• **Task item**: As you reproduce every line below, keep it exactly as written and leave out the images.

• **Study material**:
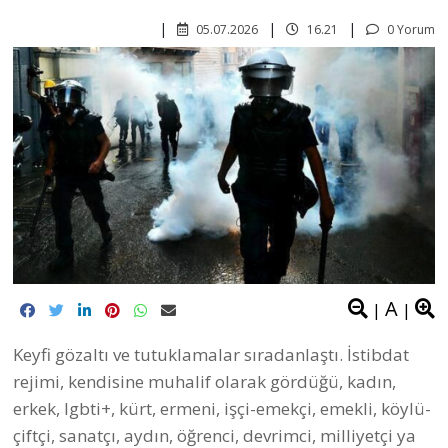
05.07.2026
16.21
0 Yorum
A
|
|
Keyfi gözaltı ve tutuklamalar sıradanlaştı. İstibdat
rejimi, kendisine muhalif olarak gördüğü, kadın,
erkek, lgbti+, kürt, ermeni, işçi-emekçi, emekli, köylü-
çiftçi, sanatçı, aydın, öğrenci, devrimci, milliyetçi ya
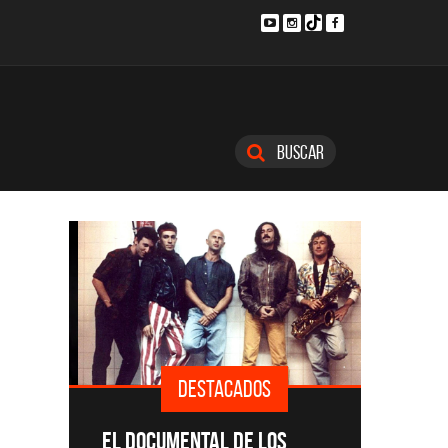
Buscar
DESTACADOS
SINGLE
EL DOCUMENTAL DE LOS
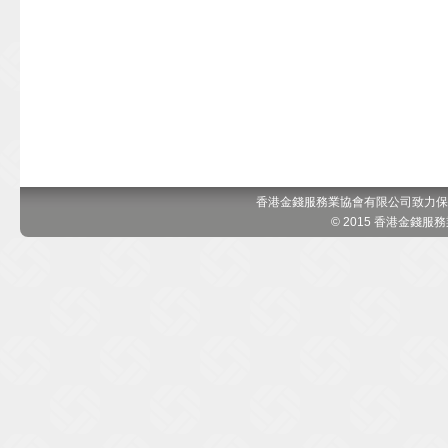
香港金錢服務業協會有限公司致力保
© 2015 香港金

• **Result of this task**:
05.07.2026
16.21
0 Yorum
A
|
|
Keyfi gözaltı ve tutuklamalar sıradanlaştı. İstibdat
rejimi, kendisine muhalif olarak gördüğü, kadın,
erkek, lgbti+, kürt, ermeni, işçi-emekçi, emekli, köylü-
çiftçi, sanatçı, aydın, öğrenci, devrimci, milliyetçi ya
Buscar
DESTACADOS
SINGLE
EL DOCUMENTAL DE LOS
香港金錢服務業協會有限公司致力保
© 2015 香港金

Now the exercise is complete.